**INSTRUCTIONS FOR THE TASK**
Would you print every entry below exactly as written, omitting the images?

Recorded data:
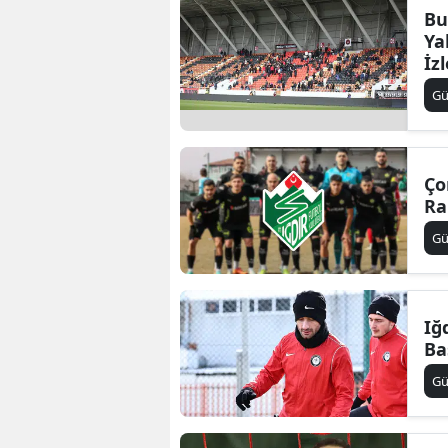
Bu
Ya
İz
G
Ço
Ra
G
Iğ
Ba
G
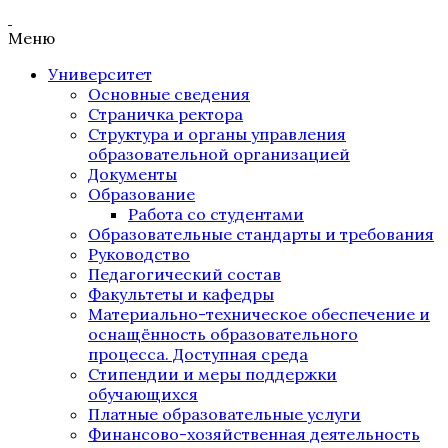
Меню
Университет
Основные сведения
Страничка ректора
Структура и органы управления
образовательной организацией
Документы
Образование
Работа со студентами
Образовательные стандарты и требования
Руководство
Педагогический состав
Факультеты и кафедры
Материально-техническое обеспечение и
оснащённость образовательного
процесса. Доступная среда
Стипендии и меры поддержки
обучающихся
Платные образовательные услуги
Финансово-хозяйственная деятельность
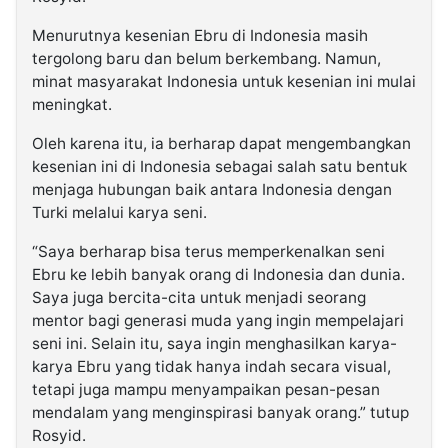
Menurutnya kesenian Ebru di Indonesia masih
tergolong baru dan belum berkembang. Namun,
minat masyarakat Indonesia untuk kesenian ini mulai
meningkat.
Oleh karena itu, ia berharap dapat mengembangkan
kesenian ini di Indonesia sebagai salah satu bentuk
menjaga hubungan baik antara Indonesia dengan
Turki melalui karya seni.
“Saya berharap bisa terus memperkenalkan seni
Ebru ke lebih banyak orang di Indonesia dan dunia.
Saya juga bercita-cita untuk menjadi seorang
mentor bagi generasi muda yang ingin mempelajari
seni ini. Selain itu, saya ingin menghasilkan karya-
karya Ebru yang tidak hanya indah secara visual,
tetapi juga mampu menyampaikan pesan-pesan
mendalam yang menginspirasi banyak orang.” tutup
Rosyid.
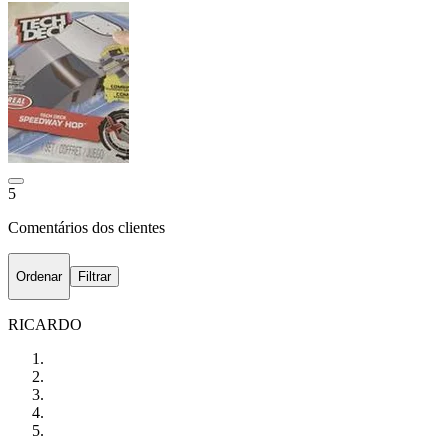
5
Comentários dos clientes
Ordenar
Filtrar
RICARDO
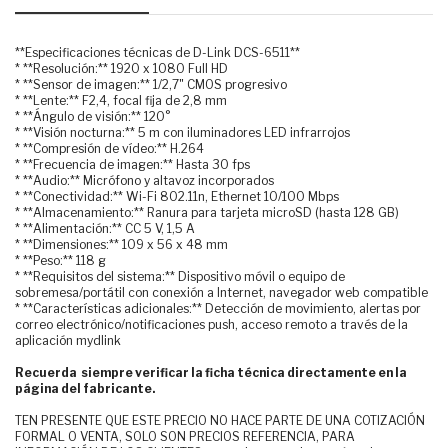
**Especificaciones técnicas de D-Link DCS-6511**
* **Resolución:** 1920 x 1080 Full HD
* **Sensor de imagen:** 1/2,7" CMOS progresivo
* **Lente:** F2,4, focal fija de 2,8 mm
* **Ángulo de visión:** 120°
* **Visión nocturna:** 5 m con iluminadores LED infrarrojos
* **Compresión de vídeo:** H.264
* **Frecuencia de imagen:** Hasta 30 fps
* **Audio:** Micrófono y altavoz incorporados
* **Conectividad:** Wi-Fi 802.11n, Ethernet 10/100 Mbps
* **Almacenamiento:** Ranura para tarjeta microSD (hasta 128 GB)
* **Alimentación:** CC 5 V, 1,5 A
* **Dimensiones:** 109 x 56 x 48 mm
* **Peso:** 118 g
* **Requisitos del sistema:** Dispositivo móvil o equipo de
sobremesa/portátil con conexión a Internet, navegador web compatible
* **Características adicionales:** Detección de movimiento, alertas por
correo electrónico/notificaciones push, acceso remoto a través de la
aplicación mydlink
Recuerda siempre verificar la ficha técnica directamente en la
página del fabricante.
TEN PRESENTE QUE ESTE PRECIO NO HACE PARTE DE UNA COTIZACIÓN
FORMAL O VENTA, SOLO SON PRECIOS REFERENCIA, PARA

**SOLVED PROBLEM**
Bu
Ya
İz
G
Ço
Ra
G
Iğ
Ba
G
Меню
Университет
Основные сведения
Страничка ректора
Структура и органы управления
образовательной организацией
Документы
Образование
Работа со студентами
Образовательные стандарты и требования
Руководство
Педагогический состав
Факультеты и кафедры
Материально-техническое обеспечение и
оснащённость образовательного
процесса. Доступная среда
Стипендии и меры поддержки
обучающихся
Платные образовательные услуги
Финансово-хозяйственная деятельность
Menurutnya kesenian Ebru di Indonesia masih
tergolong baru dan belum berkembang. Namun,
minat masyarakat Indonesia untuk kesenian ini mulai
meningkat.
Oleh karena itu, ia berharap dapat mengembangkan
kesenian ini di Indonesia sebagai salah satu bentuk
menjaga hubungan baik antara Indonesia dengan
Turki melalui karya seni.
“Saya berharap bisa terus memperkenalkan seni
Ebru ke lebih banyak orang di Indonesia dan dunia.
Saya juga bercita-cita untuk menjadi seorang
mentor bagi generasi muda yang ingin mempelajari
seni ini. Selain itu, saya ingin menghasilkan karya-
karya Ebru yang tidak hanya indah secara visual,
tetapi juga mampu menyampaikan pesan-pesan
mendalam yang menginspirasi banyak orang.” tutup
Rosyid.
5
Comentários dos clientes
Ordenar
Filtrar
RICARDO
**Especificaciones técnicas de D-Link DCS-6511**
* **Resolución:** 1920 x 1080 Full HD
* **Sensor de imagen:** 1/2,7" CMOS progresivo
* **Lente:** F2,4, focal fija de 2,8 mm
* **Ángulo de visión:** 120°
* **Visión nocturna:** 5 m con iluminadores LED infrarrojos
* **Compresión de vídeo:** H.264
* **Frecuencia de imagen:** Hasta 30 fps
* **Audio:** Micrófono y altavoz incorporados
* **Conectividad:** Wi-Fi 802.11n, Ethernet 10/100 Mbps
* **Almacenamiento:** Ranura para tarjeta microSD (hasta 128 GB)
* **Alimentación:** CC 5 V, 1,5 A
* **Dimensiones:** 109 x 56 x 48 mm
* **Peso:** 118 g
* **Requisitos del sistema:** Dispositivo móvil o equipo de
sobremesa/portátil con conexión a Internet, navegador web compatible
* **Características adicionales:** Detección de movimiento, alertas por
correo electrónico/notificaciones push, acceso remoto a través de la
aplicación mydlink
Recuerda siempre verificar la ficha técnica directamente en la
página del fabricante.
TEN PRESENTE QUE ESTE PRECIO NO HACE PARTE DE UNA COTIZACIÓN
FORMAL O VENTA, SOLO SON PRECIOS REFERENCIA, PARA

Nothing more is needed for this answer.